ASSIGNMENT: Write out the lines below, unchanged, covering the stretch from the line containing "#StyleForTrees" through the last line.

*** Opening DATA FOR ANALYSIS ***

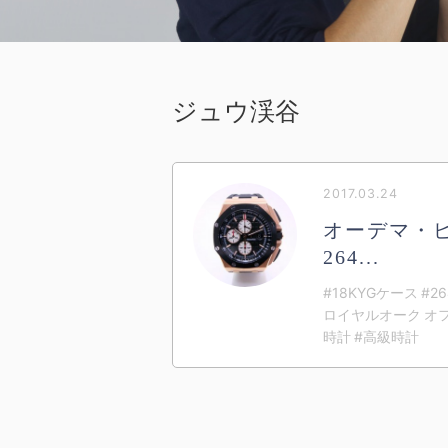
ジュウ渓谷
2017.03.24
オーデマ・
264...
#18KYGケース #2
ロイヤルオーク オフ
時計 #高級時計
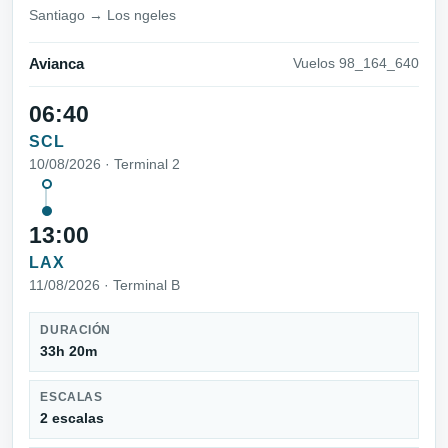
Santiago → Los ngeles
Avianca
Vuelos 98_164_640
06:40
SCL
10/08/2026 · Terminal 2
13:00
LAX
11/08/2026 · Terminal B
DURACIÓN
33h 20m
ESCALAS
2 escalas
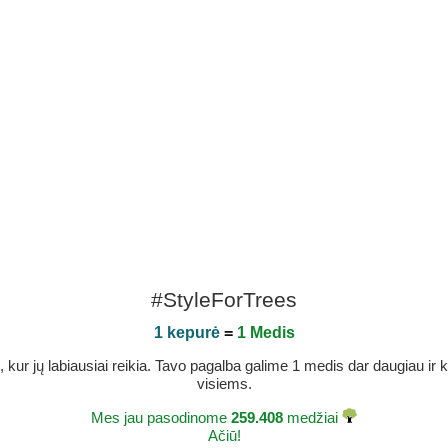
#StyleForTrees
1 kepurė
=
1 Medis
r jų labiausiai reikia. Tavo pagalba galime 1 medis dar daugiau ir ka
visiems.
Mes jau pasodinome
259.408
medžiai
Ačiū!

*** Closing DATA FOR ANALYSIS ***

EXERCISE SOLUTION:
#StyleForTrees
1 kepurė
=
1 Medis
r jų labiausiai reikia. Tavo pagalba galime 1 medis dar daugiau ir ka
visiems.
Mes jau pasodinome
259.408
medžiai
Ačiū!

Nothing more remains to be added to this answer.